17 septembre 1918
Aujourd’hui, une bombe est tombée sur la maison de la famille Vandevelde dans la Rue des Pyramides. Ils étaient six et ont tous péri. Hier, une explosion a également détruit deux habitations dans la Rue Léopold et un obus est tombé dans la Rue du Luxembourg. J’ai très peur. Maman a décidé qu’il valait mieux nous installer dans la cave. L’odeur d’humidité me dérange mais je pense à Papa qui subit bien pire depuis quatre ans maintenant.
5 octobre 1918
Les soldats allemands ont fait sauter la passerelle de la gare et le pont du Bornoville avant de quitter la ville. C’est étrange. Le bruit des canons est toujours aussi présent. Est-ce de bon augure ?
18 octobre 1918
Ce matin, j’ai vu une auto avec quatre officiers britanniques arriver sur la Grand-Place. Tout le monde les a acclamés en tant que sauveurs et libérateurs.
11 novembre 1918
Le Traité d’Armistice est signé aujourd’hui. Je sais que Papa va revenir enfin à la maison. Comme j’ai hâte de le revoir.
14 novembre 1918
Je suis resté plus d’une heure sous la pluie à attendre le camion qui ramenait les soldats du front. Il est arrivé vers dix-sept heures sur la Place. Plein d’hommes en sont descendus. Ils avaient tous des barbes épaisses, des cernes sous les yeux, des joues creuses. Certains avaient des bras en écharpe, des bandages ou des plaques métalliques sur le visage et d’autres se déplaçaient avec des béquilles, une jambe de pantalon parfois vide. Un homme s’est approché de moi et m’a souri en me caressant les cheveux. « Papa ? - Mon garçon ! Tu étais encore un enfant lorsque je suis parti. Te voilà un homme maintenant. » Son regard a croisé celui de Maman et il s’est précipité pour l’enlacer tendrement. Il a perdu au moins vingt kilos. Son visage est marqué par les privations et le manque de sommeil mais il est vivant ! J’espère que la vie pourra reprendre son cours, comme avant que ces allemands ne viennent nous envahir. Tout le monde dit que c’était la dernière grande guerre. Les nations feront en sorte que les générations futures ne connaîtront plus ses horreurs.
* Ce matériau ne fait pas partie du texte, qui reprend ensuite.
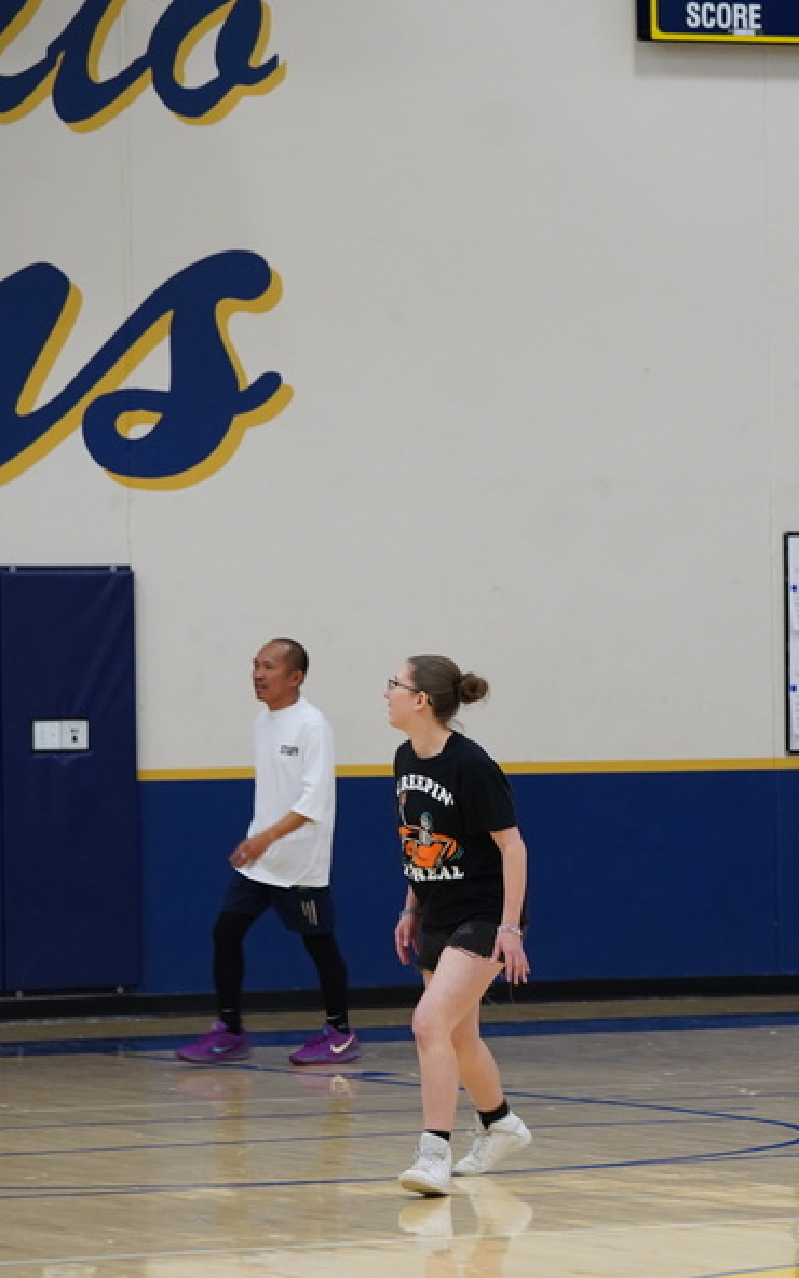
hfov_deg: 6.0
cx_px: 851
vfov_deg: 9.7
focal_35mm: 217
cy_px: 701
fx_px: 7560
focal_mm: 123
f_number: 4
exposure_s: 1/160
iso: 1250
Je referme le petit cahier bleu que j’ai retrouvé dans le grenier de Papy. Celui-ci a conservé soigneusement les mémoires d’adolescence de son père, mon arrière-grand-père, qui connut quelques années plus tard une autre guerre pendant laquelle il enfila l’uniforme de soldat belge, comme l’avait fait son propre père en 1914.